Литмир - Электронная Библиотека
Содержание  
A
A

Странные это были письма. Наскоро прочитав всю пачку, Александр Иванович принялся перечитывать каждое письмо. Рассматривал их с лупой, крутил и так и этак, пытаясь обнаружить какие-то признаки скрытого смысла и, все больше удивляясь, не обнаружил решительно ничего. Не помог ему и опытный криминалист, умевший докапываться до самой искусной тайнописи.

Письма были любовными. Если бы не знать их автора и нынешнее его ремесло, можно было подумать, что шлет их из Варшавы смертельно истосковавшийся и усталый мужчина. Настойчиво пишет о затянувшейся долголетней разлуке с любимой женщиной, о немеркнущих своих чувствах, о надеждах на лучшее будущее, без устали повторяет в каждом письме, что жаждет мира, тишины, скромного домашнего счастья. Но в том-то и была загвоздка, что Александр Иванович слишком хорошо знал, какого рода деятельностью занят начальник разведслужбы у Бориса Савинкова. Да и сам способ переписки при содействии дипломатических курьеров не внушал доверия.

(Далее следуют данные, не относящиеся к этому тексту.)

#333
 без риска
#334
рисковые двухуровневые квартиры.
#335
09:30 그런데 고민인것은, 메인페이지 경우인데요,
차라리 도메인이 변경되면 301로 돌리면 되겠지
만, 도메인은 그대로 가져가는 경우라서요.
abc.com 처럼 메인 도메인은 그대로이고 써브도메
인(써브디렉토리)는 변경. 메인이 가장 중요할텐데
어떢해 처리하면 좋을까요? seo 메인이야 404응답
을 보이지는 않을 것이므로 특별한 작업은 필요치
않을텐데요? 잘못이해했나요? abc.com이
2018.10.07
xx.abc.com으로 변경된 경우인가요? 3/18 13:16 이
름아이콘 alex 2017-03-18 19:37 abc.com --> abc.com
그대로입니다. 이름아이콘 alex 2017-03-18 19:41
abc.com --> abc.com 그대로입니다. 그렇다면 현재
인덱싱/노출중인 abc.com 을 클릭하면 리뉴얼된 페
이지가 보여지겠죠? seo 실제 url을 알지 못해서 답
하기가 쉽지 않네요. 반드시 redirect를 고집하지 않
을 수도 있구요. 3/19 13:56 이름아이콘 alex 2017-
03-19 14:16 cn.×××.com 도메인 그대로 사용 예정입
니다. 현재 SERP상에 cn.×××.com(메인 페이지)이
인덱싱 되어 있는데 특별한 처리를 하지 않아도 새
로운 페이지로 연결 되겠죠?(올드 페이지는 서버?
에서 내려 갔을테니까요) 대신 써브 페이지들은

Естественно, что жизнь тихой конторщицы торфяного треста интересовала теперь чекистов во всех подробностях, хотя не было в ней, в этой обыденной жизни одинокой женщины, ничего подозрительного. В половине девятого спешит к себе в трест, в пять возвращается домой. Ни встреч сомнительных, ни тайных свиданий. Дипкурьер и тот не появился в обычный срок.

Еще острее стал этот интерес, когда в ГПУ поступила достоверная информация о предполагаемом в ближайшее время визите в Петроград самого начальника савинковской разведслужбы. Сигнал из Москвы, таким образом, подтверждался.

Информация, к сожалению, была скудной. Не сообщалось ни сроков переброски через границу, ни маршрута. Вдобавок из другого источника почти одновременно поступили данные иного свойства. Согласно этим данным, капитан Росселевич будто бы разочарован в Савинкове, тяготится своими обязанностями в штабе и не прочь бы плюнуть на все, вернувшись на родину с повинной.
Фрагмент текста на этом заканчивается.